---- Data to process

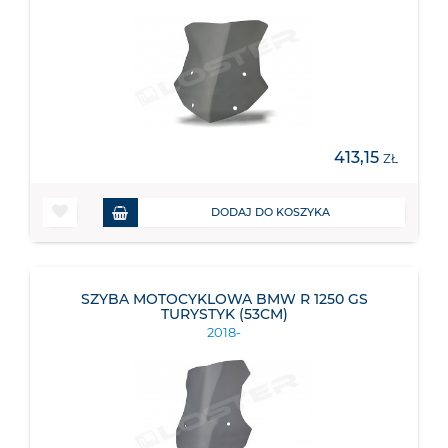
413,15
ZŁ
DODAJ DO KOSZYKA
SZYBA MOTOCYKLOWA BMW R 1250 GS
TURYSTYK (53CM)
2018-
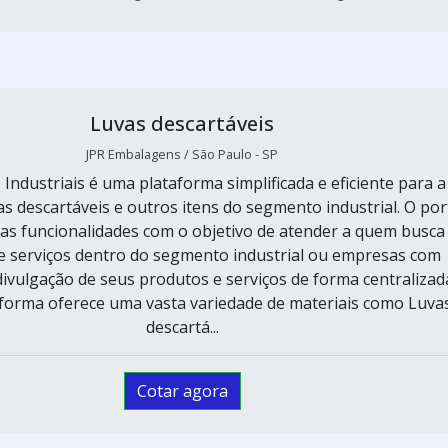
Luvas descartáveis
JPR Embalagens / São Paulo - SP
 Industriais é uma plataforma simplificada e eficiente para a
s descartáveis e outros itens do segmento industrial. O por
as funcionalidades com o objetivo de atender a quem busca
e serviços dentro do segmento industrial ou empresas com
divulgação de seus produtos e serviços de forma centralizad
taforma oferece uma vasta variedade de materiais como Luva
descartá...
Cotar agora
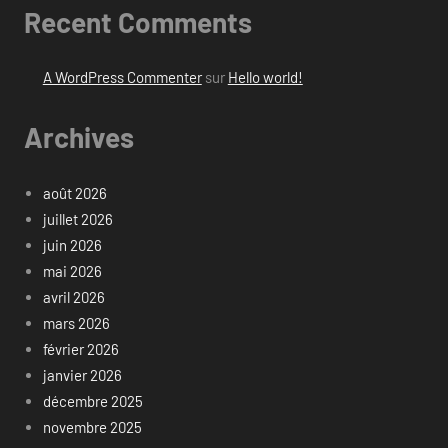
Recent Comments
A WordPress Commenter
sur
Hello world!
Archives
août 2026
juillet 2026
juin 2026
mai 2026
avril 2026
mars 2026
février 2026
janvier 2026
décembre 2025
novembre 2025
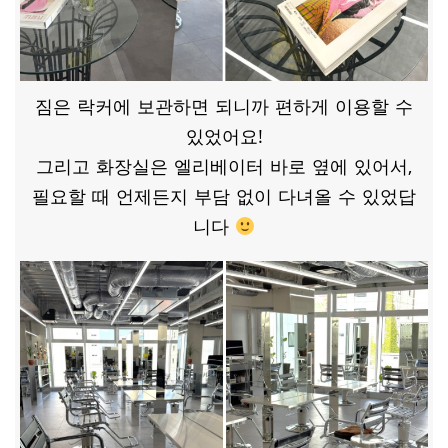
짐은 락커에 보관하면 되니까 편하게 이용할 수
있었어요!
그리고 화장실은 엘리베이터 바로 옆에 있어서,
필요할 때 언제든지 부담 없이 다녀올 수 있었답
니다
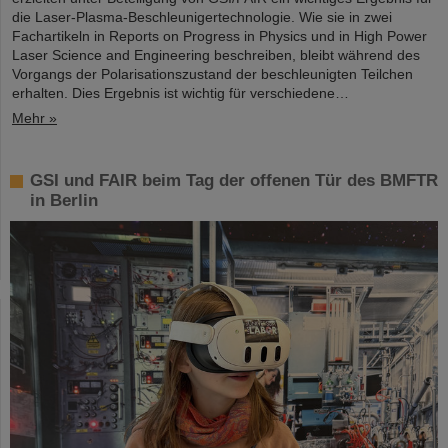
die Laser-Plasma-Beschleunigertechnologie. Wie sie in zwei
Fachartikeln in Reports on Progress in Physics und in High Power
Laser Science and Engineering beschreiben, bleibt während des
Vorgangs der Polarisationszustand der beschleunigten Teilchen
erhalten. Dies Ergebnis ist wichtig für verschiedene…
Mehr »
GSI und FAIR beim Tag der offenen Tür des BMFTR
in Berlin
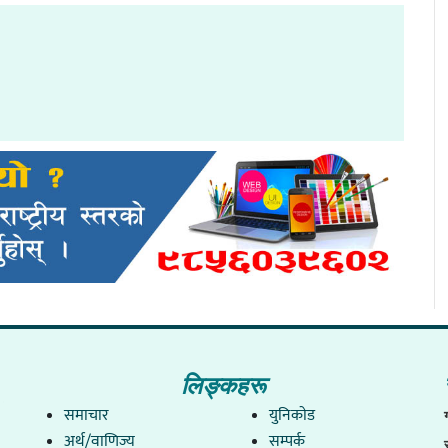
लिङ्कहरू
समाचार
युनिकाेड
अर्थ/वाणिज्य
सम्पर्क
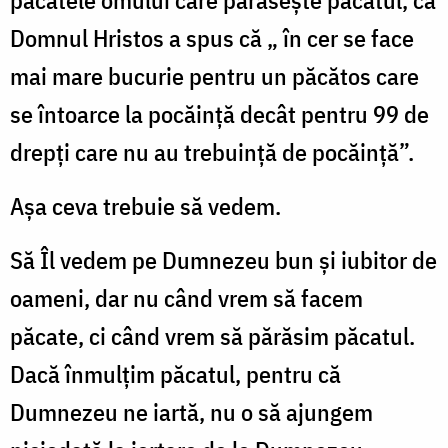
păcatele omului care părăsește păcatul, că
Domnul Hristos a spus că „ în cer se face
mai mare bucurie pentru un păcătos care
se întoarce la pocăință decât pentru 99 de
drepți care nu au trebuință de pocăință”.
Așa ceva trebuie să vedem.
Să Îl vedem pe Dumnezeu bun și iubitor de
oameni, dar nu când vrem să facem
păcate, ci când vrem să părăsim păcatul.
Dacă înmulțim păcatul, pentru că
Dumnezeu ne iartă, nu o să ajungem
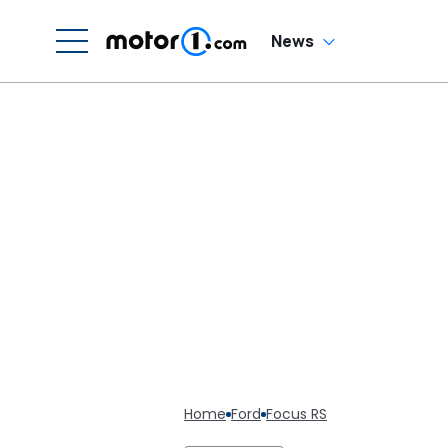
News
Home
Ford
Focus RS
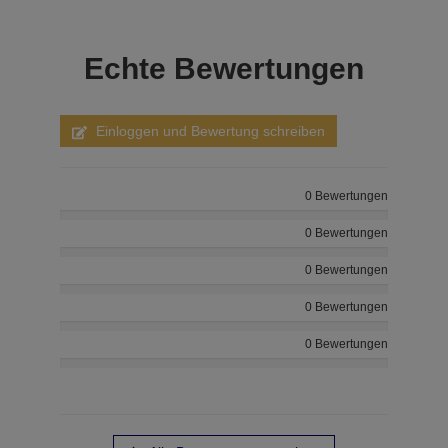
Echte
Bewertungen
Einloggen und Bewertung schreiben
0 Bewertungen
0 Bewertungen
0 Bewertungen
0 Bewertungen
0 Bewertungen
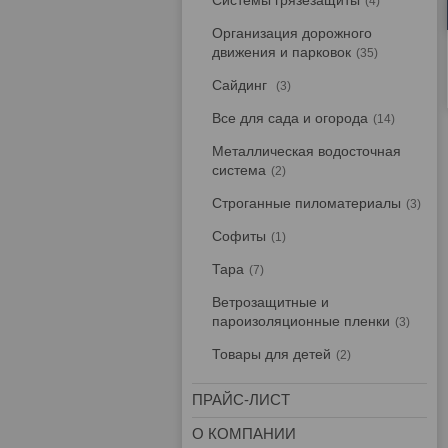
Системы грязезащиты
4
Организация дорожного
движения и парковок
35
Сайдинг
3
Все для сада и огорода
14
Металлическая водосточная
система
2
Строганные пиломатериалы
3
Софиты
1
Тара
7
Ветрозащитные и
пароизоляционные пленки
3
Товары для детей
2
ПРАЙС-ЛИСТ
О КОМПАНИИ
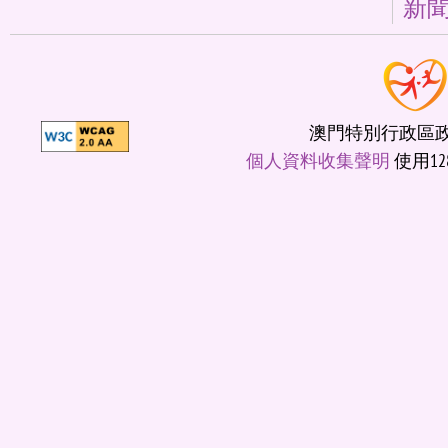
新
澳門特別行政區政府
個人資料收集聲明
使用12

--------

(Directions for this task) Write out every record exactly. Leave the pictures out.

(Answer space)
413,15
ZŁ
DODAJ DO KOSZYKA
SZYBA MOTOCYKLOWA BMW R 1250 GS
TURYSTYK (53CM)
2018-
Luvas descartáveis
JPR Embalagens / São Paulo - SP
 Industriais é uma plataforma simplificada e eficiente para a
s descartáveis e outros itens do segmento industrial. O por
as funcionalidades com o objetivo de atender a quem busca
e serviços dentro do segmento industrial ou empresas com
divulgação de seus produtos e serviços de forma centralizad
taforma oferece uma vasta variedade de materiais como Luva
descartá...
Cotar agora
Recent Comments
A WordPress Commenter
sur
Hello world!
Archives
août 2026
juillet 2026
juin 2026
mai 2026
avril 2026
mars 2026
février 2026
janvier 2026
décembre 2025
novembre 2025
짐은 락커에 보관하면 되니까 편하게 이용할 수
있었어요!
그리고 화장실은 엘리베이터 바로 옆에 있어서,
필요할 때 언제든지 부담 없이 다녀올 수 있었답
니다
die Laser-Plasma-Beschleunigertechnologie. Wie sie in zwei
Fachartikeln in Reports on Progress in Physics und in High Power
Laser Science and Engineering beschreiben, bleibt während des
Vorgangs der Polarisationszustand der beschleunigten Teilchen
erhalten. Dies Ergebnis ist wichtig für verschiedene…
Mehr »
GSI und FAIR beim Tag der offenen Tür des BMFTR
in Berlin
लिङ्कहरू
समाचार
युनिकाेड
अर्थ/वाणिज्य
सम्पर्क
păcatele omului care părăsește păcatul, că
Domnul Hristos a spus că „ în cer se face
mai mare bucurie pentru un păcătos care
se întoarce la pocăință decât pentru 99 de
drepți care nu au trebuință de pocăință”.
Așa ceva trebuie să vedem.
Să Îl vedem pe Dumnezeu bun și iubitor de
oameni, dar nu când vrem să facem
păcate, ci când vrem să părăsim păcatul.
Dacă înmulțim păcatul, pentru că
Dumnezeu ne iartă, nu o să ajungem
News
Home
Ford
Focus RS
Echte
Bewertungen
Einloggen und Bewertung schreiben
0 Bewertungen
0 Bewertungen
0 Bewertungen
0 Bewertungen
0 Bewertungen
Системы грязезащиты
4
Организация дорожного
движения и парковок
35
Сайдинг
3
Все для сада и огорода
14
Металлическая водосточная
система
2
Строганные пиломатериалы
3
Софиты
1
Тара
7
Ветрозащитные и
пароизоляционные пленки
3
Товары для детей
2
ПРАЙС-ЛИСТ
О КОМПАНИИ
新
澳門特別行政區政府
個人資料收集聲明
使用12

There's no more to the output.